> [PASSAGE]
══════
When taking on a new responsibility for designing and maintaining data flows. What are the main question one should ask to ensure a good outcome? 

 

Here I list the key questions for important topics, as well as an illustration of what typically goes wrong if the questions are not asked.

 

The most important points if you are under pressure to deliver

 

  1. Location
    • The questions: Where is the data, where should it go (and where can I process it). And of course: Do I have the required access
    • The Nightmare: Data is spread across multiple systems, one of these may not be identified. After you finally figure out which tables you need you try to start and don’t have access. When you finally get the data you either don’t have a compliant place to put it, or you are missing a tool. Finally you have the data but it is unclear how to get it written to the target. In the end a 3 day job takes 6 weeks.
  2. Context
    • The questions: What is the data, and who understands the source/target?
    • The Nightmare: You want to supply revenue data during business hours. First of all you get access to multiple tables, each containing various numbers which might be the revenue. After figuring out which one is the revenue, it turns out you have transactions from multiple timeones in and out of summer time which needs to be solved before moving it into the target application. Finally it turns out the target application needs fields not to be NULL and you have no idea what will happen if you use a wrong default.
══════
> [DATA SHOWN]
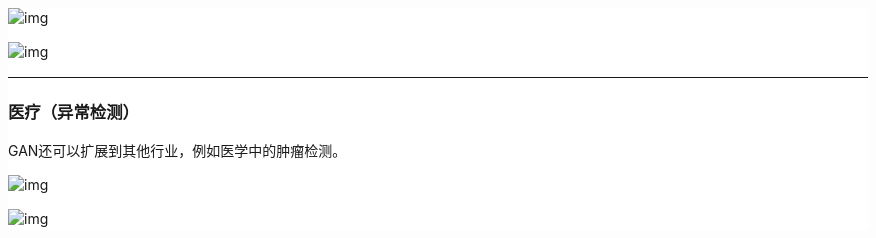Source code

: 

![img](https://img-blog.csdnimg.cn/img_convert/23393f2d9cbb3d599b38febbc670590b.png)

![img](https://img-blog.csdnimg.cn/img_convert/93ba4bb119408943e36241eb095934f6.png)

----

### **医疗（异常检测）**

GAN还可以扩展到其他行业，例如医学中的肿瘤检测。


![img](https://img-blog.csdnimg.cn/img_convert/1690f896b5f36a438cc03dcac6ce06e1.png)

![img](https://img-blog.csdnimg.cn/img_convert/15a9044bf333e359fcac2f8a0ce42f26.png)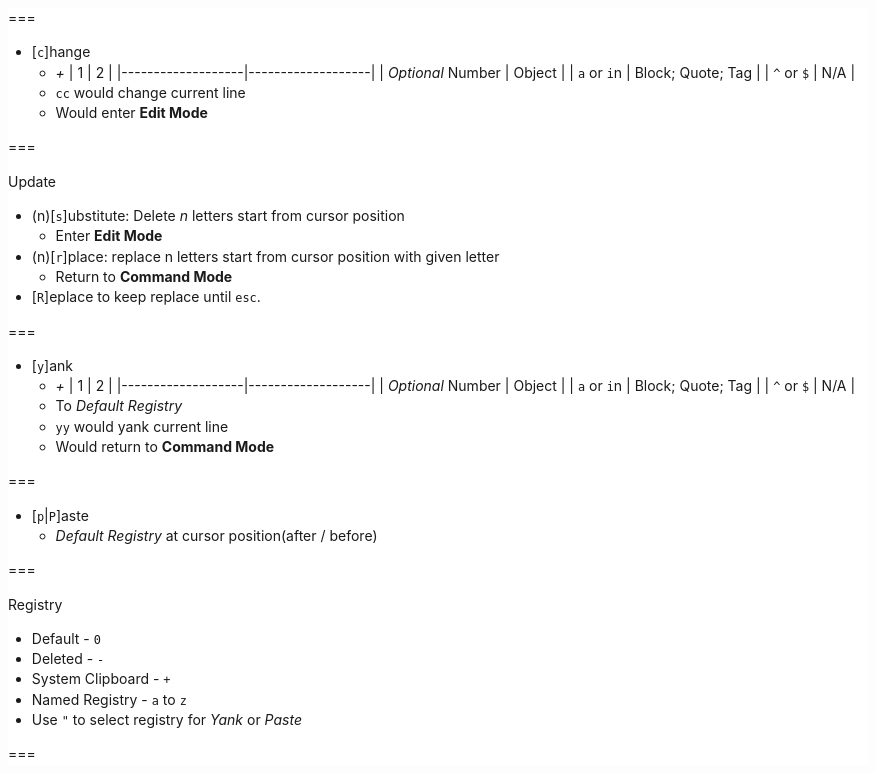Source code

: 
===

* [`c`]hange
    - _+_
       | 1                 | 2                 |
       |-------------------|-------------------|
       | _Optional_ Number | Object            |
       | `a` or `i`n       | Block; Quote; Tag |
       | `^` or `$`        | N/A               |
    - `cc` would change current line
    - Would enter **Edit Mode**

===

Update

- (n)[`s`]ubstitute: Delete _n_ letters start from cursor position
    + Enter **Edit Mode**
- (n)[`r`]place: replace n letters start from cursor position with given letter
    + Return to **Command Mode**
- [`R`]eplace to keep replace until `esc`.

===

* [`y`]ank
    - _+_
       | 1                 | 2                 |
       |-------------------|-------------------|
       | _Optional_ Number | Object            |
       | `a` or `i`n       | Block; Quote; Tag |
       | `^` or `$`        | N/A               |
    - To _Default Registry_
    - `yy` would yank current line
    - Would return to **Command Mode**

===

* [`p`|`P`]aste
    - _Default Registry_ at cursor position(after / before)

===

Registry

* Default - `0`
* Deleted - `-`
* System Clipboard - `+`
* Named Registry - `a` to `z`
* Use `"` to select registry for _Yank_ or _Paste_

===
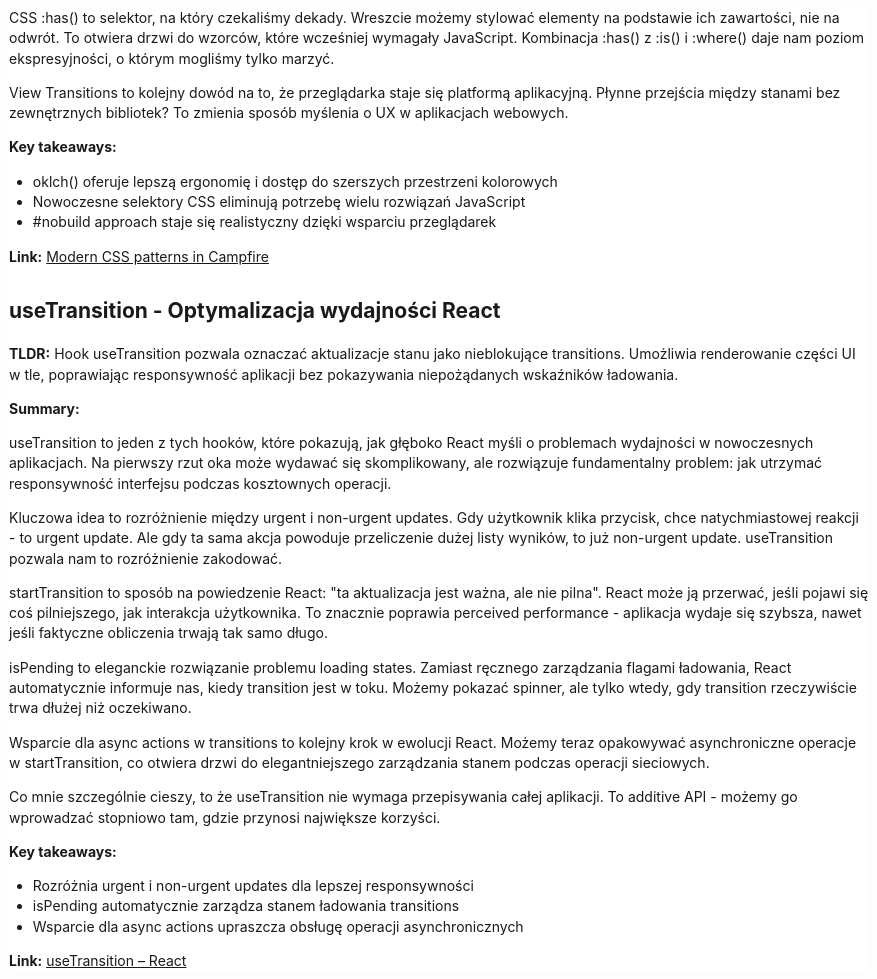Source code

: CSS :has() to selektor, na który czekaliśmy dekady. Wreszcie możemy stylować elementy na podstawie ich zawartości, nie na odwrót. To otwiera drzwi do wzorców, które wcześniej wymagały JavaScript. Kombinacja :has() z :is() i :where() daje nam poziom ekspresyjności, o którym mogliśmy tylko marzyć.

View Transitions to kolejny dowód na to, że przeglądarka staje się platformą aplikacyjną. Płynne przejścia między stanami bez zewnętrznych bibliotek? To zmienia sposób myślenia o UX w aplikacjach webowych.

**Key takeaways:**
- oklch() oferuje lepszą ergonomię i dostęp do szerszych przestrzeni kolorowych
- Nowoczesne selektory CSS eliminują potrzebę wielu rozwiązań JavaScript
- #nobuild approach staje się realistyczny dzięki wsparciu przeglądarek

**Link:** [Modern CSS patterns in Campfire](https://click.convertkit-mail4.com/zlu9n6l276bnh4vr3q8bxi2k9d500/9qhzhdupn57om7b9/aHR0cHM6Ly9kZXYuMzdzaWduYWxzLmNvbS9tb2Rlcm4tY3NzLXBhdHRlcm5zLWFuZC10ZWNobmlxdWVzLWluLWNhbXBmaXJlLw==)

## useTransition - Optymalizacja wydajności React

**TLDR:** Hook useTransition pozwala oznaczać aktualizacje stanu jako nieblokujące transitions. Umożliwia renderowanie części UI w tle, poprawiając responsywność aplikacji bez pokazywania niepożądanych wskaźników ładowania.

**Summary:**

useTransition to jeden z tych hooków, które pokazują, jak głęboko React myśli o problemach wydajności w nowoczesnych aplikacjach. Na pierwszy rzut oka może wydawać się skomplikowany, ale rozwiązuje fundamentalny problem: jak utrzymać responsywność interfejsu podczas kosztownych operacji.

Kluczowa idea to rozróżnienie między urgent i non-urgent updates. Gdy użytkownik klika przycisk, chce natychmiastowej reakcji - to urgent update. Ale gdy ta sama akcja powoduje przeliczenie dużej listy wyników, to już non-urgent update. useTransition pozwala nam to rozróżnienie zakodować.

startTransition to sposób na powiedzenie React: "ta aktualizacja jest ważna, ale nie pilna". React może ją przerwać, jeśli pojawi się coś pilniejszego, jak interakcja użytkownika. To znacznie poprawia perceived performance - aplikacja wydaje się szybsza, nawet jeśli faktyczne obliczenia trwają tak samo długo.

isPending to eleganckie rozwiązanie problemu loading states. Zamiast ręcznego zarządzania flagami ładowania, React automatycznie informuje nas, kiedy transition jest w toku. Możemy pokazać spinner, ale tylko wtedy, gdy transition rzeczywiście trwa dłużej niż oczekiwano.

Wsparcie dla async actions w transitions to kolejny krok w ewolucji React. Możemy teraz opakowywać asynchroniczne operacje w startTransition, co otwiera drzwi do elegantniejszego zarządzania stanem podczas operacji sieciowych.

Co mnie szczególnie cieszy, to że useTransition nie wymaga przepisywania całej aplikacji. To additive API - możemy go wprowadzać stopniowo tam, gdzie przynosi największe korzyści.

**Key takeaways:**
- Rozróżnia urgent i non-urgent updates dla lepszej responsywności
- isPending automatycznie zarządza stanem ładowania transitions
- Wsparcie dla async actions upraszcza obsługę operacji asynchronicznych

**Link:** [useTransition – React](https://click.convertkit-mail4.com/zlu9n6l276bnh4vr3q8bxi2k9d500/3ohphdu7vpwe56fr/aHR0cHM6Ly9yZWFjdC5kZXYvcmVmZXJlbmNlL3JlYWN0L3VzZVRyYW5zaXRpb24=)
══════
> [EXERCISE OBJECTIVE] Could you set down the stretch of the data flows passage from "The most important" through "understands the source/target?", word for word? The data above is separate from the passage on data flows.

> [ANSWER TO THE EXERCISE]
The most important points if you are under pressure to deliver

 

  1. Location
    • The questions: Where is the data, where should it go (and where can I process it). And of course: Do I have the required access
    • The Nightmare: Data is spread across multiple systems, one of these may not be identified. After you finally figure out which tables you need you try to start and don’t have access. When you finally get the data you either don’t have a compliant place to put it, or you are missing a tool. Finally you have the data but it is unclear how to get it written to the target. In the end a 3 day job takes 6 weeks.
  2. Context
    • The questions: What is the data, and who understands the source/target?